**Your task**
Go through the records below and set each one down exactly, leaving out any pictures.

--- Records supplied Enclosed Below ---

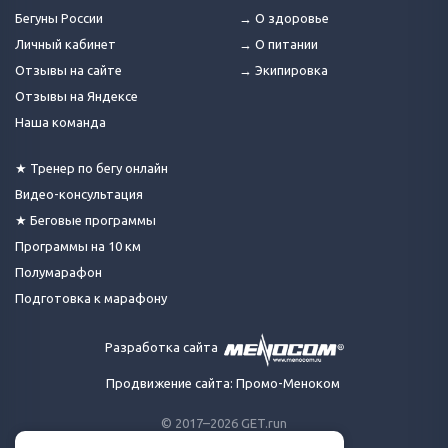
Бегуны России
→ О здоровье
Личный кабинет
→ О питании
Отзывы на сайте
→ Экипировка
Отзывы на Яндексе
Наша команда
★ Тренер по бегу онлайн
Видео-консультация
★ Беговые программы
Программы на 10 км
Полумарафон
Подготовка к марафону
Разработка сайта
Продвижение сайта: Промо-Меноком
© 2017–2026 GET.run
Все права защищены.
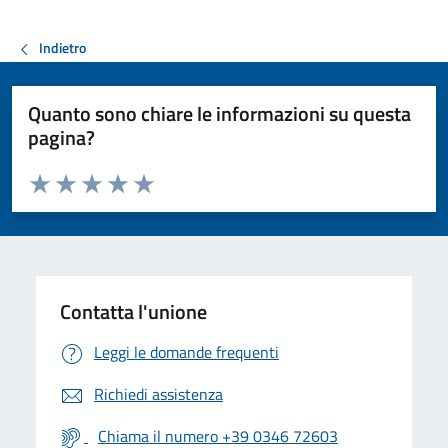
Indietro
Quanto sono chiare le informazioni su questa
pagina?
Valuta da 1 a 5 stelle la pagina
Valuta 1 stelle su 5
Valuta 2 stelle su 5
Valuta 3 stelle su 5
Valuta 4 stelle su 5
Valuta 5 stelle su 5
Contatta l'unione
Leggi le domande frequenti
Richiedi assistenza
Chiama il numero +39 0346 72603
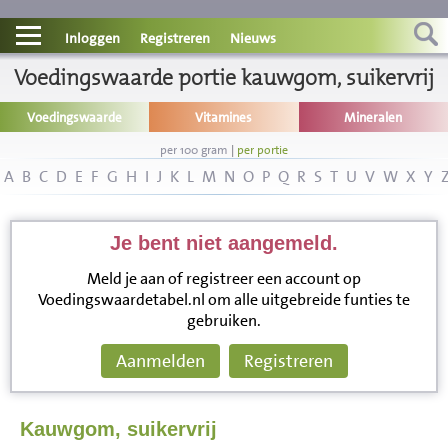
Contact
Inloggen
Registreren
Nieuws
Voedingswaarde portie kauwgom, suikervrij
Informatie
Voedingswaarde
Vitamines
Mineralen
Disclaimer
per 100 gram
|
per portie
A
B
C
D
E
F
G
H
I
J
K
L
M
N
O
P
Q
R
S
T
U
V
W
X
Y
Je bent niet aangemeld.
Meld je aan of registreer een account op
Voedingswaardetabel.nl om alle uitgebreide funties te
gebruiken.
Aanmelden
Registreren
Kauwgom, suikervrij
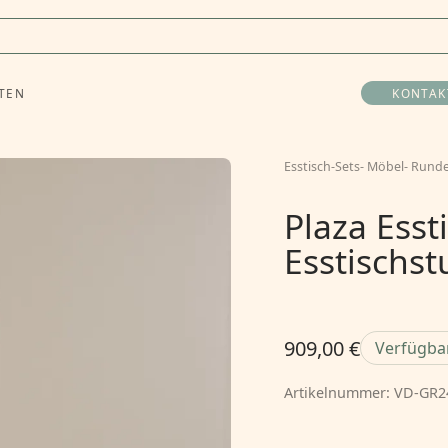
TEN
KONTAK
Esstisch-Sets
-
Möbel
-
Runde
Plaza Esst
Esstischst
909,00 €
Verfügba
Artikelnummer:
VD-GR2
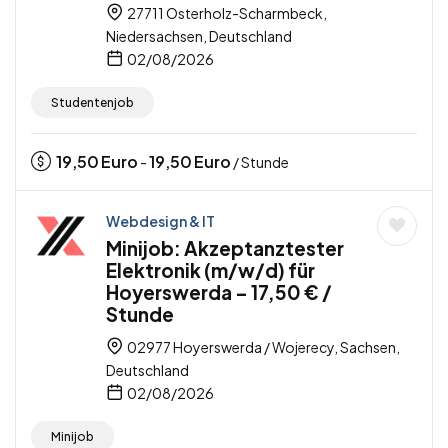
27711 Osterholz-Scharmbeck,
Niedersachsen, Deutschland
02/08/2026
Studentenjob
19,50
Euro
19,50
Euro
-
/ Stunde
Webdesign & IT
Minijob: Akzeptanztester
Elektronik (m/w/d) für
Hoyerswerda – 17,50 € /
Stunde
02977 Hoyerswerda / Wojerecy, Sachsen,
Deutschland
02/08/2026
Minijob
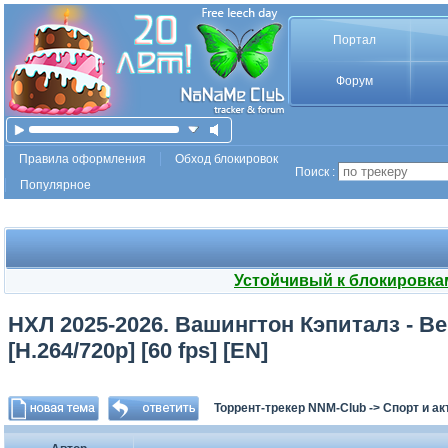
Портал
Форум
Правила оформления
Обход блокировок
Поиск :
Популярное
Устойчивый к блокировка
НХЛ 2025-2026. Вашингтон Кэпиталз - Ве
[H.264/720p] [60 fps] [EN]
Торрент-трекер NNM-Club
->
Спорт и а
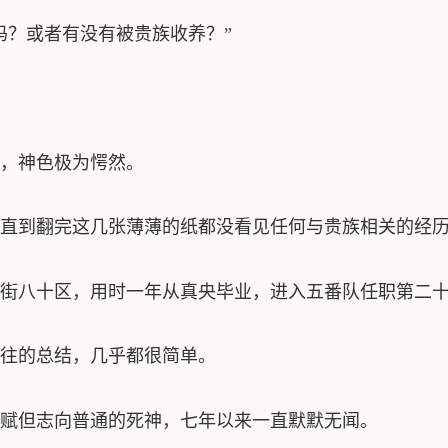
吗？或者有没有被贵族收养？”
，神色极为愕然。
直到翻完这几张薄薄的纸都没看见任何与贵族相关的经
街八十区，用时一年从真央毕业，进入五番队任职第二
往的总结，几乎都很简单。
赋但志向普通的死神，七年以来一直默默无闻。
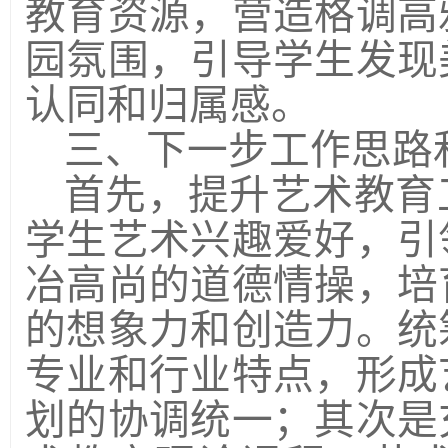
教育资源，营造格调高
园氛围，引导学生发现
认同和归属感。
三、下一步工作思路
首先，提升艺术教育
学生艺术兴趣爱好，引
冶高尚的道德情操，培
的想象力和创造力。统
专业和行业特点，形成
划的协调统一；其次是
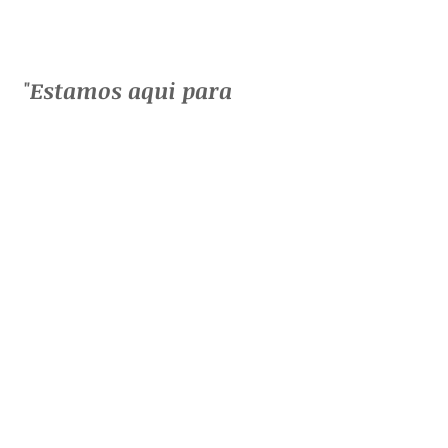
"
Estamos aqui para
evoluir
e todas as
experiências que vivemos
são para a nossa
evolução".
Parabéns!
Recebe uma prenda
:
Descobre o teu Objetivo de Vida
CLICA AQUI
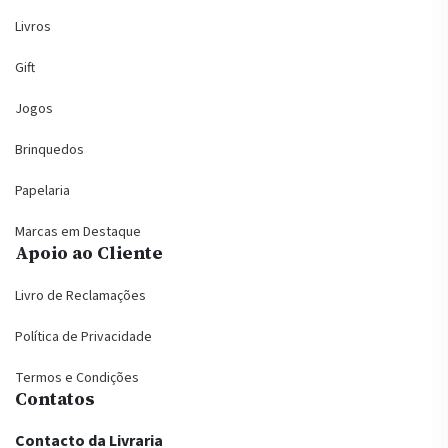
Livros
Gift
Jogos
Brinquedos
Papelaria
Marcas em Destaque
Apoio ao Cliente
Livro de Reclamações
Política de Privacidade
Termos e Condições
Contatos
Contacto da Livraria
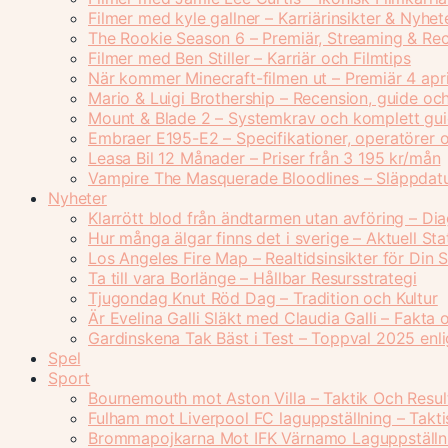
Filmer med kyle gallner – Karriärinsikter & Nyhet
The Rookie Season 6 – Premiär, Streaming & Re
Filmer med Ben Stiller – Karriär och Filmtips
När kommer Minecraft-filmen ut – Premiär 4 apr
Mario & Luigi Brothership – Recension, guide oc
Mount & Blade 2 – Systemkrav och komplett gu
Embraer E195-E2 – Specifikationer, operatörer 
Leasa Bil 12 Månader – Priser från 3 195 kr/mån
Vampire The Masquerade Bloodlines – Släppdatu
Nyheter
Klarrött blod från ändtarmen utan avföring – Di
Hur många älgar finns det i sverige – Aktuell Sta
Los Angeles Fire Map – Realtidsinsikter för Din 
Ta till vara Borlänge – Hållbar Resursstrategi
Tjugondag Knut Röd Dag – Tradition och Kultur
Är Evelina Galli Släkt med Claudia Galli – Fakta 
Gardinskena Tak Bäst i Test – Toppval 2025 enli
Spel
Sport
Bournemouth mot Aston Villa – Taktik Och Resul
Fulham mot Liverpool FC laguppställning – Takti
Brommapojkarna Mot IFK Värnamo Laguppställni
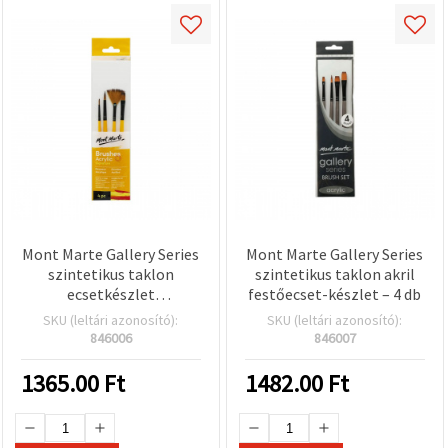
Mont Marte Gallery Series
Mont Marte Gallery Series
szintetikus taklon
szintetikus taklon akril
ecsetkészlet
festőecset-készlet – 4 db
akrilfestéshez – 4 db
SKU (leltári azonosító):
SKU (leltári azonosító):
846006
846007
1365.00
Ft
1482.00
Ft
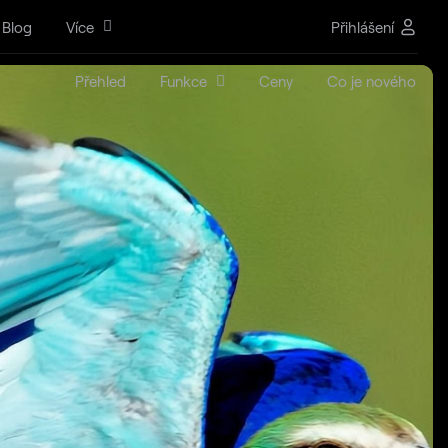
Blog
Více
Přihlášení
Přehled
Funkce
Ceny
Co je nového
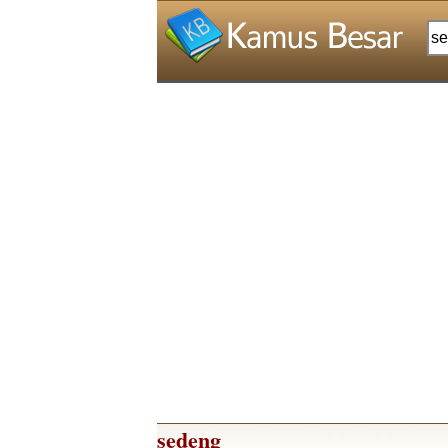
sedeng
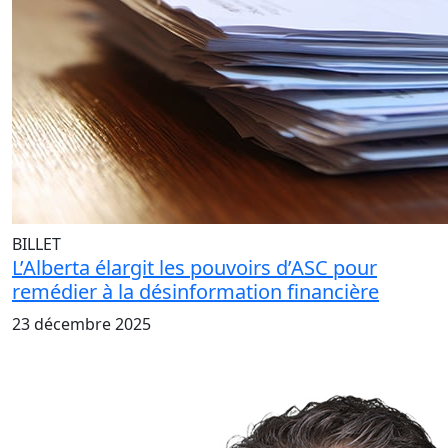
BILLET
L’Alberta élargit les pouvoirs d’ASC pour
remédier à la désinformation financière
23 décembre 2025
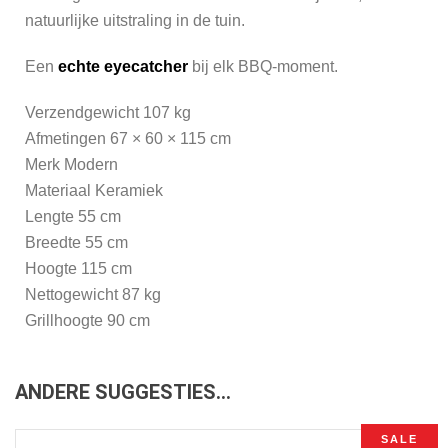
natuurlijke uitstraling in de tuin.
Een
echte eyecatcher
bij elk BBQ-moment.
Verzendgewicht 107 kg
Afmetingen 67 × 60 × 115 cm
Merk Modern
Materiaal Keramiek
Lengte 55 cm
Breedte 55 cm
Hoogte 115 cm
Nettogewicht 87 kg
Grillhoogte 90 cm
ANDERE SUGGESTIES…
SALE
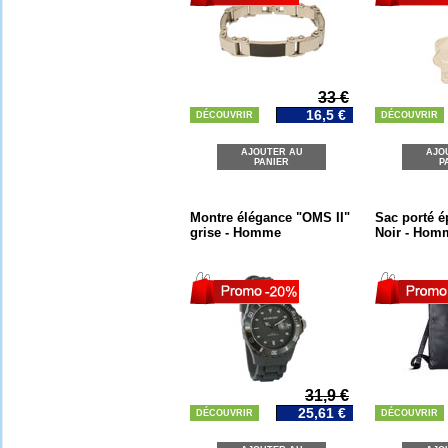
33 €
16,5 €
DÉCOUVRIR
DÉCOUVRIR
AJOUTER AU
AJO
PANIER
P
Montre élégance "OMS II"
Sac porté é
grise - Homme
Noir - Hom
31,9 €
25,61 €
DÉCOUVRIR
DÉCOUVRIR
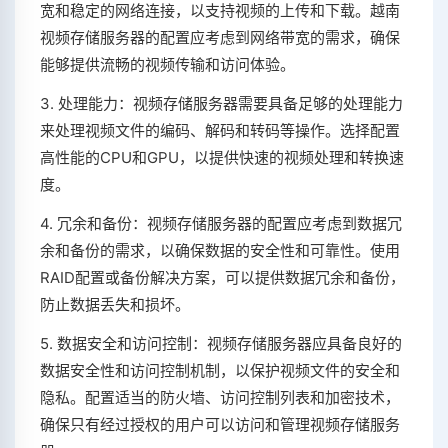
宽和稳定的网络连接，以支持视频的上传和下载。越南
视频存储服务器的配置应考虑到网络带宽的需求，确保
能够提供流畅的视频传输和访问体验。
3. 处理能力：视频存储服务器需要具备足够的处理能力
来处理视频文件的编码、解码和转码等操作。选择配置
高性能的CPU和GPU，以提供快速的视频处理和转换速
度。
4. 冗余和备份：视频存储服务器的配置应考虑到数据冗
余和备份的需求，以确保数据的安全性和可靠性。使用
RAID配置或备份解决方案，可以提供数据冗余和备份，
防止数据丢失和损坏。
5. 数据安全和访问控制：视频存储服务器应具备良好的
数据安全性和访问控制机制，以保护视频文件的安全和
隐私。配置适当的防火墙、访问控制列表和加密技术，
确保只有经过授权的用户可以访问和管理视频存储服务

--- End of Enclosed Records supplied ---

**Response area**
Бегуны России
→ О здоровье
Личный кабинет
→ О питании
Отзывы на сайте
→ Экипировка
Отзывы на Яндексе
Наша команда
★ Тренер по бегу онлайн
Видео-консультация
★ Беговые программы
Программы на 10 км
Полумарафон
Подготовка к марафону
Разработка сайта
Продвижение сайта: Промо-Меноком
© 2017–2026 GET.run
Все права защищены.
Indietro
Quanto sono chiare le informazioni su questa
pagina?
Valuta da 1 a 5 stelle la pagina
Valuta 1 stelle su 5
Valuta 2 stelle su 5
Valuta 3 stelle su 5
Valuta 4 stelle su 5
Valuta 5 stelle su 5
Contatta l'unione
Leggi le domande frequenti
Richiedi assistenza
Chiama il numero +39 0346 72603
Contact
Inloggen
Registreren
Nieuws
Voedingswaarde portie kauwgom, suikervrij
Informatie
Voedingswaarde
Vitamines
Mineralen
Disclaimer
per 100 gram
|
per portie
A
B
C
D
E
F
G
H
I
J
K
L
M
N
O
P
Q
R
S
T
U
V
W
X
Y
Je bent niet aangemeld.
Meld je aan of registreer een account op
Voedingswaardetabel.nl om alle uitgebreide funties te
gebruiken.
Aanmelden
Registreren
Kauwgom, suikervrij
TEN
KONTAK
Esstisch-Sets
-
Möbel
-
Runde
Plaza Esst
Esstischst
909,00 €
Verfügba
Artikelnummer:
VD-GR2
27711 Osterholz-Scharmbeck,
Niedersachsen, Deutschland
02/08/2026
Studentenjob
19,50
Euro
19,50
Euro
-
/ Stunde
Webdesign & IT
Minijob: Akzeptanztester
Elektronik (m/w/d) für
Hoyerswerda – 17,50 € /
Stunde
02977 Hoyerswerda / Wojerecy, Sachsen,
Deutschland
02/08/2026
Minijob
Портал
Форум
Правила оформления
Обход блокировок
Поиск :
Популярное
Устойчивый к блокировка
НХЛ 2025-2026. Вашингтон Кэпиталз - Ве
[H.264/720p] [60 fps] [EN]
Торрент-трекер NNM-Club
->
Спорт и а
吗？或者有没有被贵族收养？”
，神色极为愕然。
直到翻完这几张薄薄的纸都没看见任何与贵族相关的经
街八十区，用时一年从真央毕业，进入五番队任职第二
往的总结，几乎都很简单。
赋但志向普通的死神，七年以来一直默默无闻。
教育资源，营造格调高
园氛围，引导学生发现
认同和归属感。
三、下一步工作思路
首先，提升艺术教育
学生艺术兴趣爱好，引
冶高尚的道德情操，培
的想象力和创造力。统
专业和行业特点，形成
划的协调统一；其次是
"
Estamos aqui para
evoluir
e todas as
experiências que vivemos
são para a nossa
evolução".
Parabéns!
Recebe uma prenda
:
Descobre o teu Objetivo de Vida
CLICA AQUI
Livros
Gift
Jogos
Brinquedos
Papelaria
Marcas em Destaque
Apoio ao Cliente
Livro de Reclamações
Política de Privacidade
Termos e Condições
Contatos
Contacto da Livraria
Filmer med kyle gallner – Karriärinsikter & Nyhet
The Rookie Season 6 – Premiär, Streaming & Re
Filmer med Ben Stiller – Karriär och Filmtips
När kommer Minecraft-filmen ut – Premiär 4 apr
Mario & Luigi Brothership – Recension, guide oc
Mount & Blade 2 – Systemkrav och komplett gu
Embraer E195-E2 – Specifikationer, operatörer 
Leasa Bil 12 Månader – Priser från 3 195 kr/mån
Vampire The Masquerade Bloodlines – Släppdatu
Nyheter
Klarrött blod från ändtarmen utan avföring – Di
Hur många älgar finns det i sverige – Aktuell Sta
Los Angeles Fire Map – Realtidsinsikter för Din 
Ta till vara Borlänge – Hållbar Resursstrategi
Tjugondag Knut Röd Dag – Tradition och Kultur
Är Evelina Galli Släkt med Claudia Galli – Fakta 
Gardinskena Tak Bäst i Test – Toppval 2025 enli
Spel
Sport
Bournemouth mot Aston Villa – Taktik Och Resul
Fulham mot Liverpool FC laguppställning – Takti
Brommapojkarna Mot IFK Värnamo Laguppställni
Mont Marte Gallery Series
Mont Marte Gallery Series
szintetikus taklon
szintetikus taklon akril
ecsetkészlet
festőecset-készlet – 4 db
akrilfestéshez – 4 db
SKU (leltári azonosító):
SKU (leltári azonosító):
846006
846007
1365.00
Ft
1482.00
Ft
Blog
Více
Přihlášení
Přehled
Funkce
Ceny
Co je nového
sedeng
BILLET
L’Alberta élargit les pouvoirs d’ASC pour
remédier à la désinformation financière
23 décembre 2025
natuurlijke uitstraling in de tuin.
Een
echte eyecatcher
bij elk BBQ-moment.
Verzendgewicht 107 kg
Afmetingen 67 × 60 × 115 cm
Merk Modern
Materiaal Keramiek
Lengte 55 cm
Breedte 55 cm
Hoogte 115 cm
Nettogewicht 87 kg
Grillhoogte 90 cm
ANDERE SUGGESTIES…
SALE
33 €
16,5 €
DÉCOUVRIR
DÉCOUVRIR
AJOUTER AU
AJO
PANIER
P
Montre élégance "OMS II"
Sac porté é
grise - Homme
Noir - Hom
31,9 €
25,61 €
DÉCOUVRIR
DÉCOUVRIR
宽和稳定的网络连接，以支持视频的上传和下载。越南
视频存储服务器的配置应考虑到网络带宽的需求，确保
能够提供流畅的视频传输和访问体验。
3. 处理能力：视频存储服务器需要具备足够的处理能力
来处理视频文件的编码、解码和转码等操作。选择配置
高性能的CPU和GPU，以提供快速的视频处理和转换速
度。
4. 冗余和备份：视频存储服务器的配置应考虑到数据冗
余和备份的需求，以确保数据的安全性和可靠性。使用
RAID配置或备份解决方案，可以提供数据冗余和备份，
防止数据丢失和损坏。
5. 数据安全和访问控制：视频存储服务器应具备良好的
数据安全性和访问控制机制，以保护视频文件的安全和
隐私。配置适当的防火墙、访问控制列表和加密技术，
确保只有经过授权的用户可以访问和管理视频存储服务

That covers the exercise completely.